■ **Problem details**: Edit the rows below so that every occurrence of "street-level photo" reads "street-view image", leaving everything else unchanged. Omit the pictures from the result.

[Region labeling records]
===============
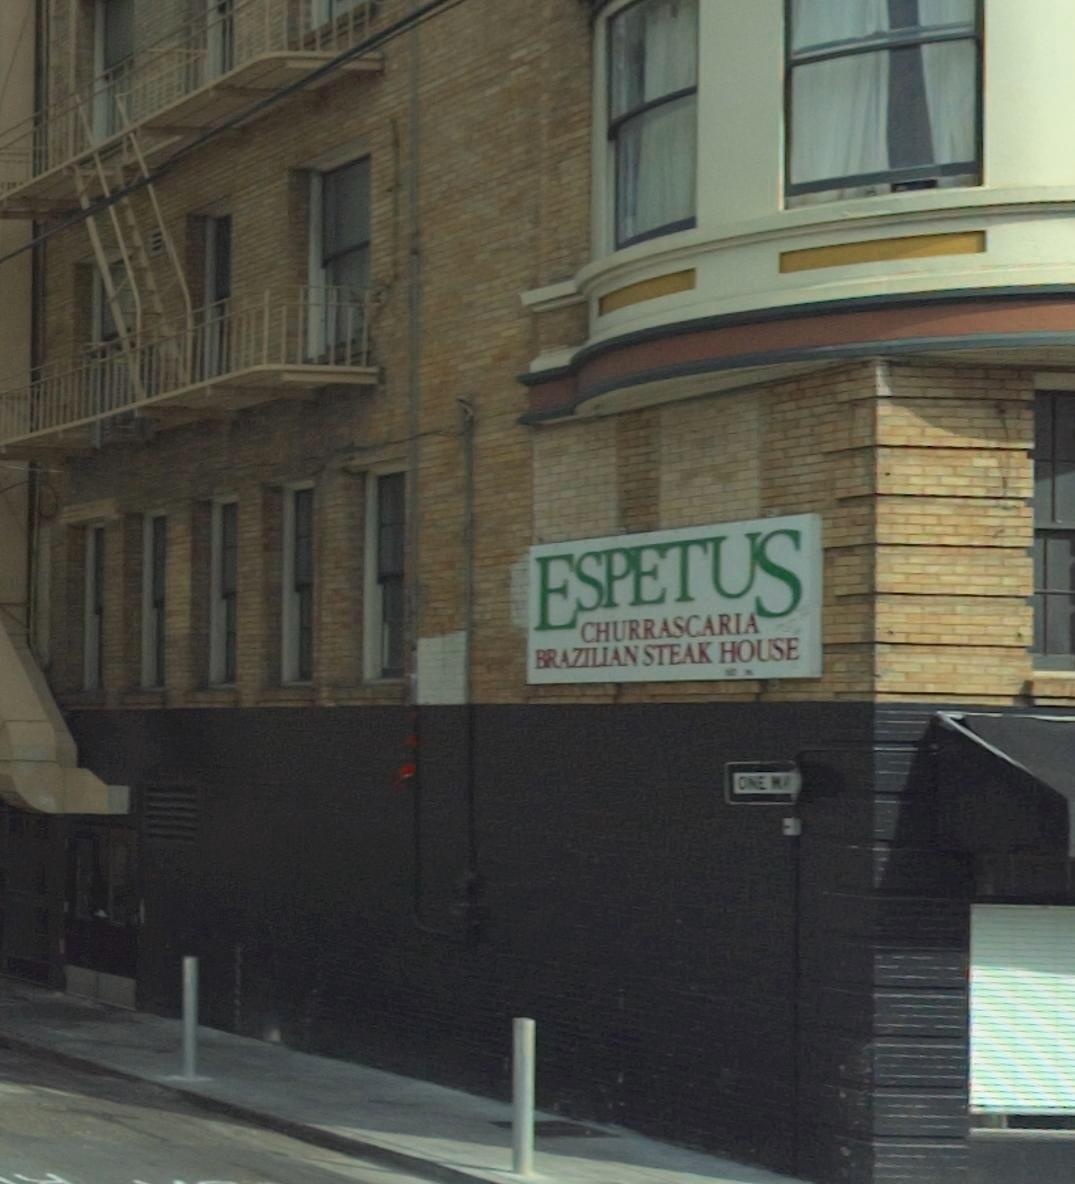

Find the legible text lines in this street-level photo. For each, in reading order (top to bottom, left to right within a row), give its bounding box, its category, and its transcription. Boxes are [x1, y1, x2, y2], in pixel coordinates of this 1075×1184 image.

[531, 524, 808, 635] BusinessName: ESPETUS
[577, 608, 767, 648] BusinessName: CHURRASCARIA
[530, 632, 804, 673] None: BRAZILIAN STEAK HOUSE
[736, 771, 770, 793] None: O*E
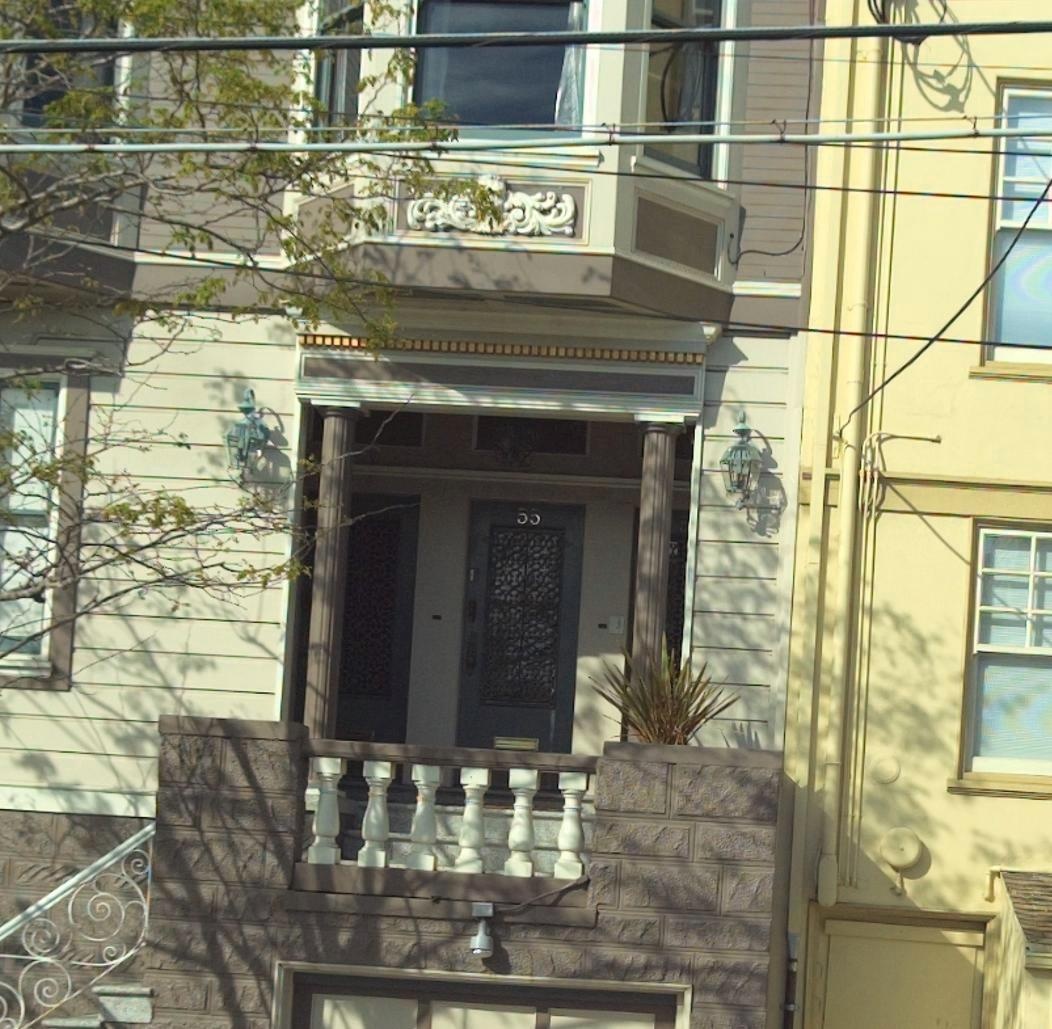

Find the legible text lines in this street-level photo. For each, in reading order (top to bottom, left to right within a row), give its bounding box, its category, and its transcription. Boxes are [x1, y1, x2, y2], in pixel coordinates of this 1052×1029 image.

[516, 506, 541, 526] StreetNumber: 55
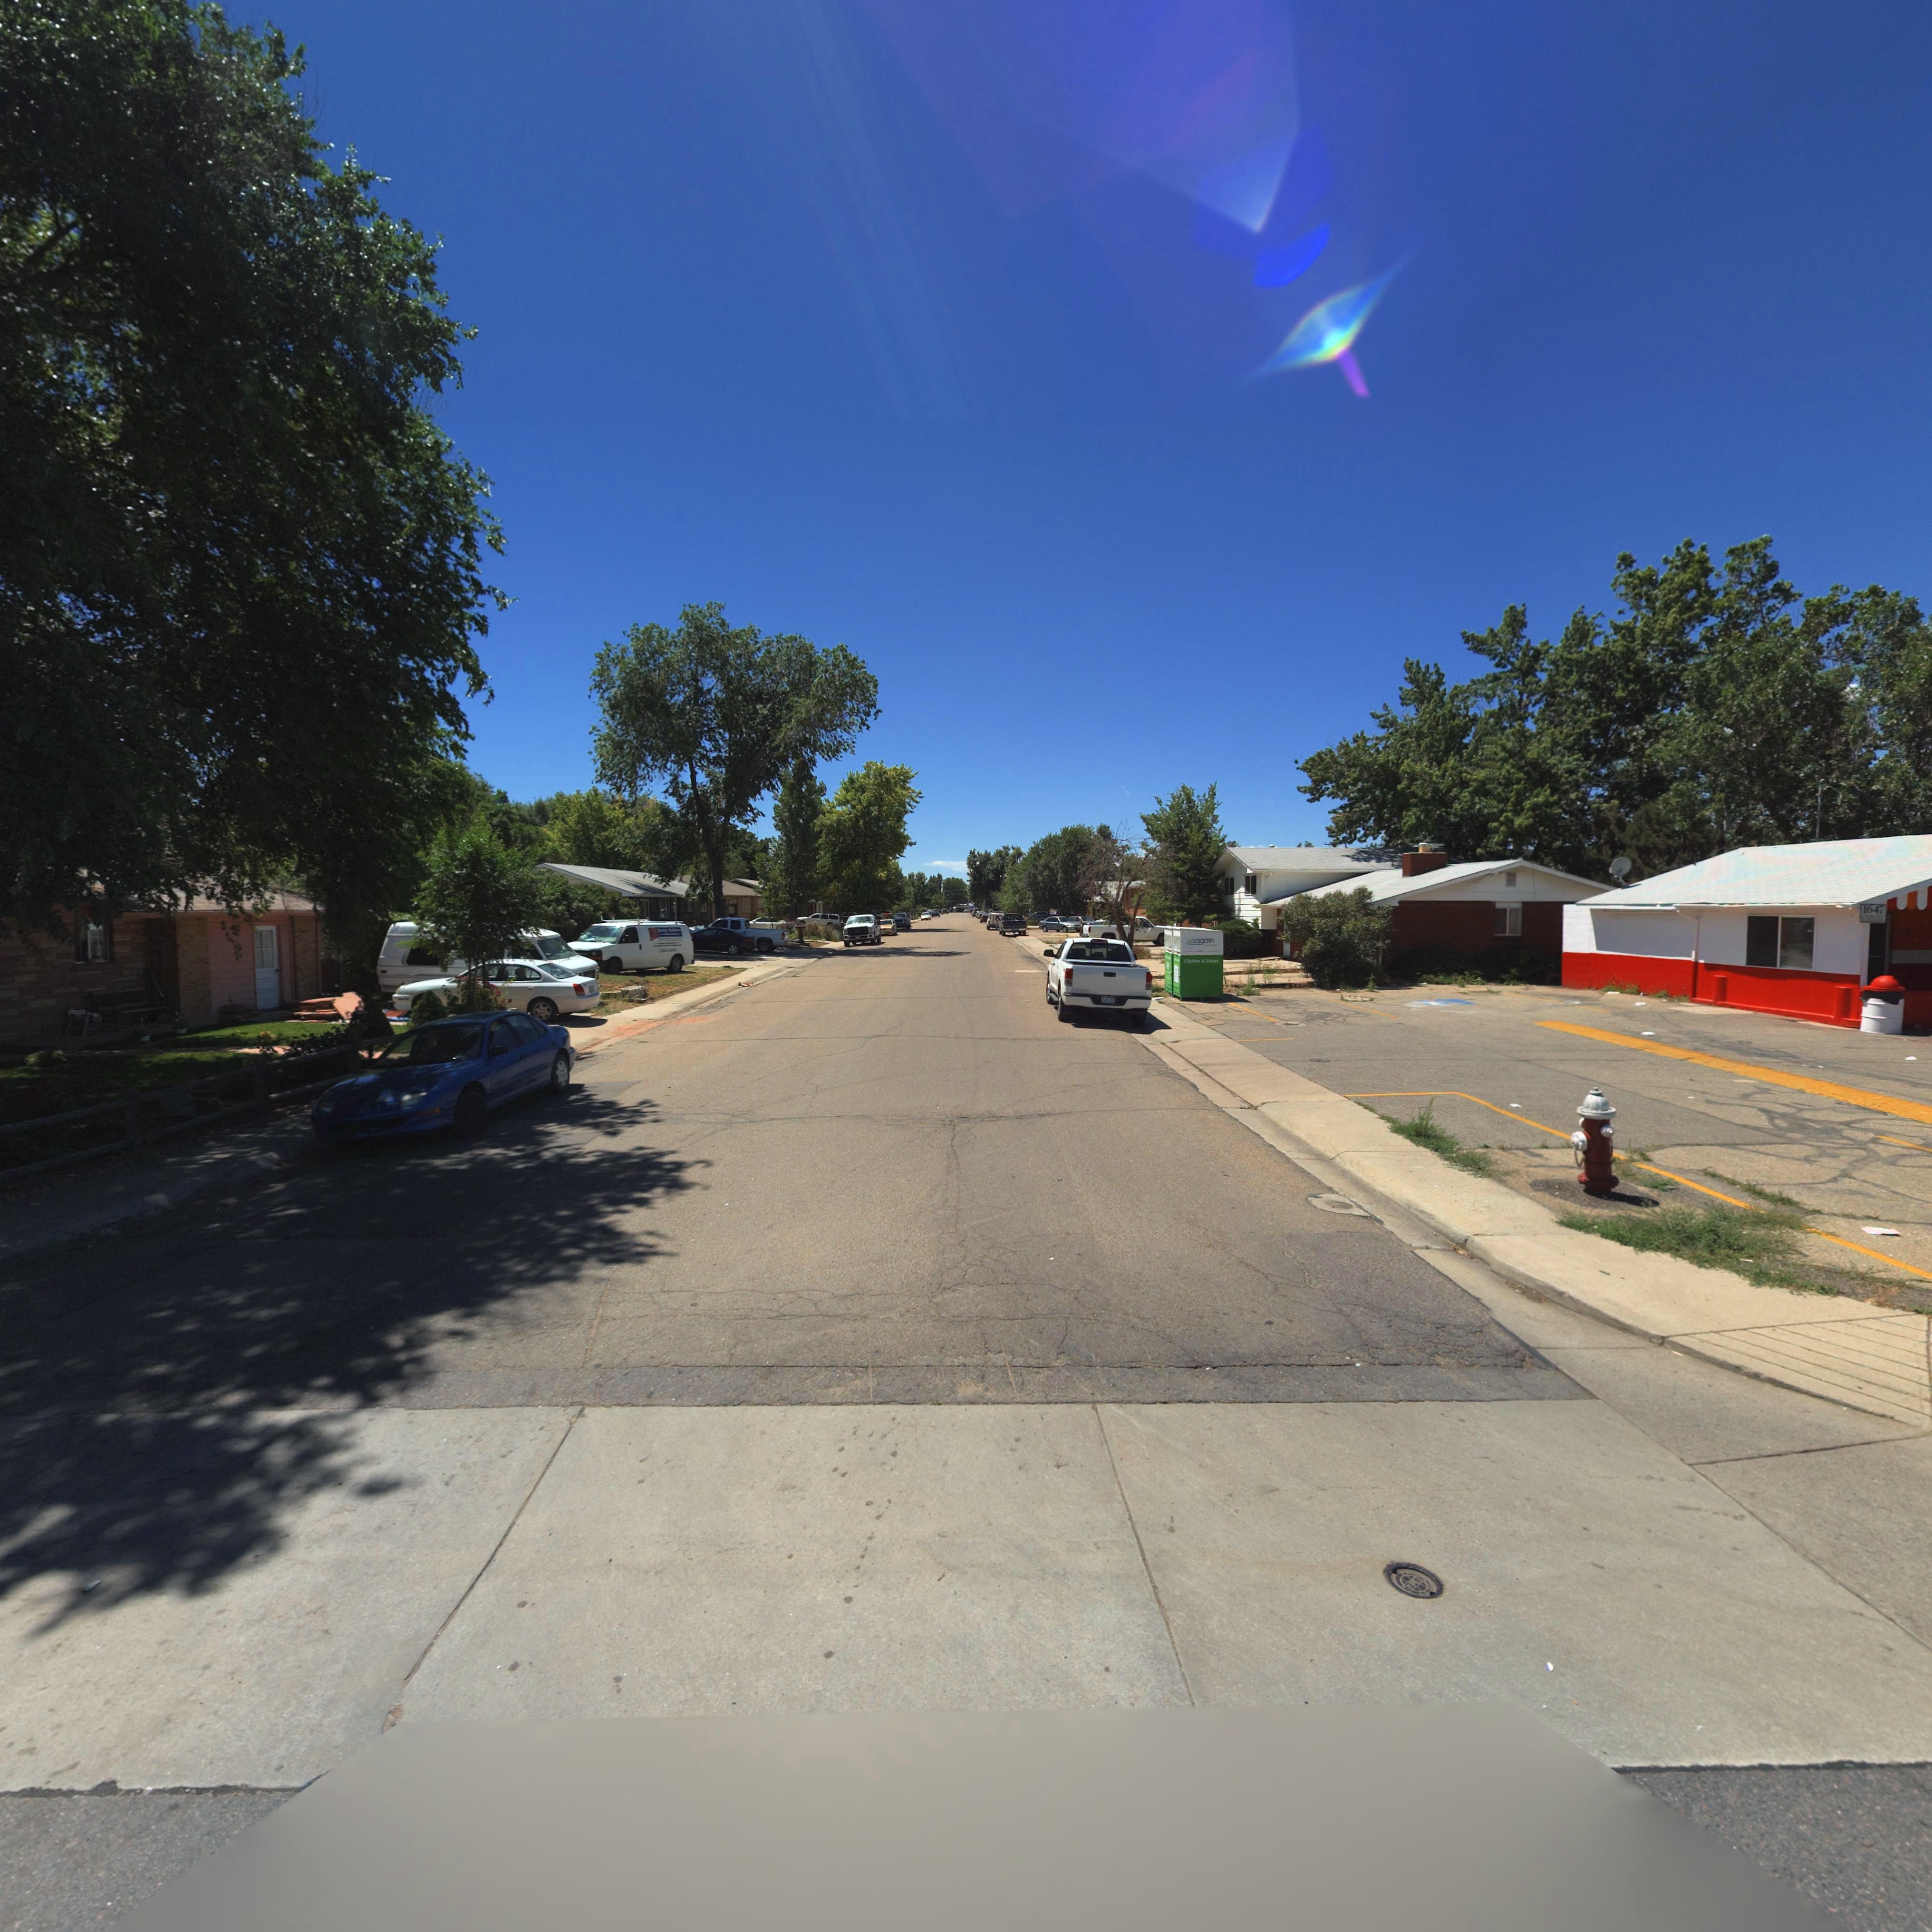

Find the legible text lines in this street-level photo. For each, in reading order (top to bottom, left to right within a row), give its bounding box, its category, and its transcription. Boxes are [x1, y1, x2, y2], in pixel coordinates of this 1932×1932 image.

[1863, 904, 1885, 914] StreetNumber: 1647
[1861, 914, 1885, 921] StreetName: KIMBARK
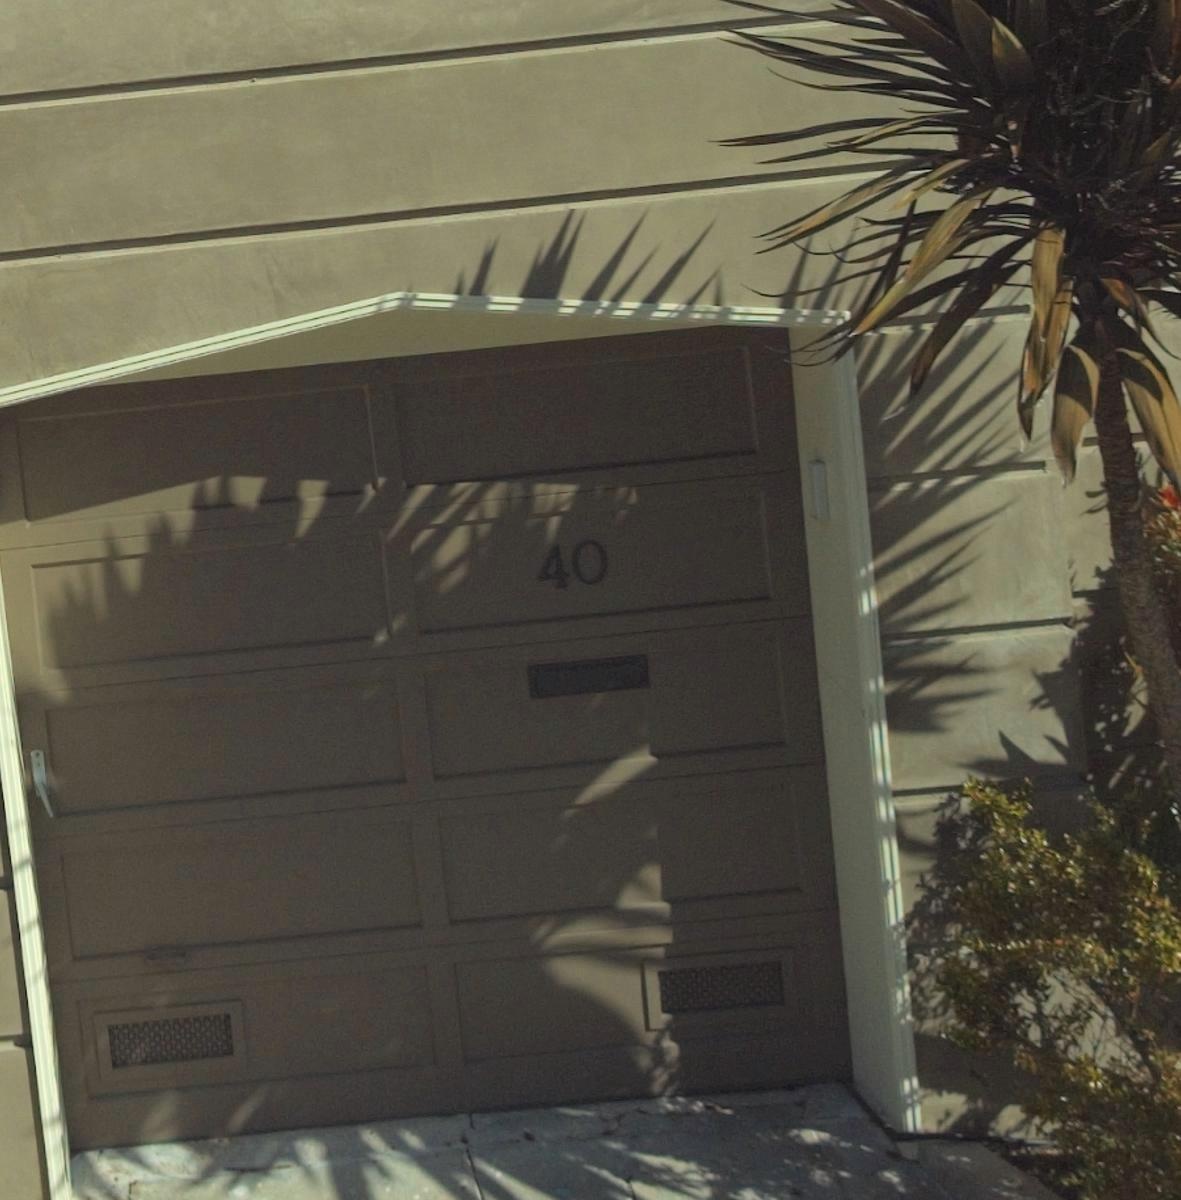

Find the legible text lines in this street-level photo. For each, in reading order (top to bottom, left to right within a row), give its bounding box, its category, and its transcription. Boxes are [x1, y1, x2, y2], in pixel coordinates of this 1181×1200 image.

[529, 534, 613, 595] StreetNumber: 40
===============
■ **Full output**:
Find the legible text lines in this street-view image. For each, in reading order (top to bottom, left to right within a row), give its bounding box, its category, and its transcription. Boxes are [x1, y1, x2, y2], in pixel coordinates of this 1075×1184 image.

[531, 524, 808, 635] BusinessName: ESPETUS
[577, 608, 767, 648] BusinessName: CHURRASCARIA
[530, 632, 804, 673] None: BRAZILIAN STEAK HOUSE
[736, 771, 770, 793] None: O*E

Find the legible text lines in this street-view image. For each, in reading order (top to bottom, left to right within a row), give its bounding box, its category, and its transcription. Boxes are [x1, y1, x2, y2], in pixel coordinates of this 1052×1029 image.

[516, 506, 541, 526] StreetNumber: 55

Find the legible text lines in this street-view image. For each, in reading order (top to bottom, left to right within a row), give its bounding box, its category, and its transcription. Boxes are [x1, y1, x2, y2], in pixel coordinates of this 1932×1932 image.

[1863, 904, 1885, 914] StreetNumber: 1647
[1861, 914, 1885, 921] StreetName: KIMBARK

Find the legible text lines in this street-view image. For each, in reading order (top to bottom, left to right within a row), give its bounding box, its category, and its transcription. Boxes are [x1, y1, x2, y2], in pixel coordinates of this 1181×1200 image.

[529, 534, 613, 595] StreetNumber: 40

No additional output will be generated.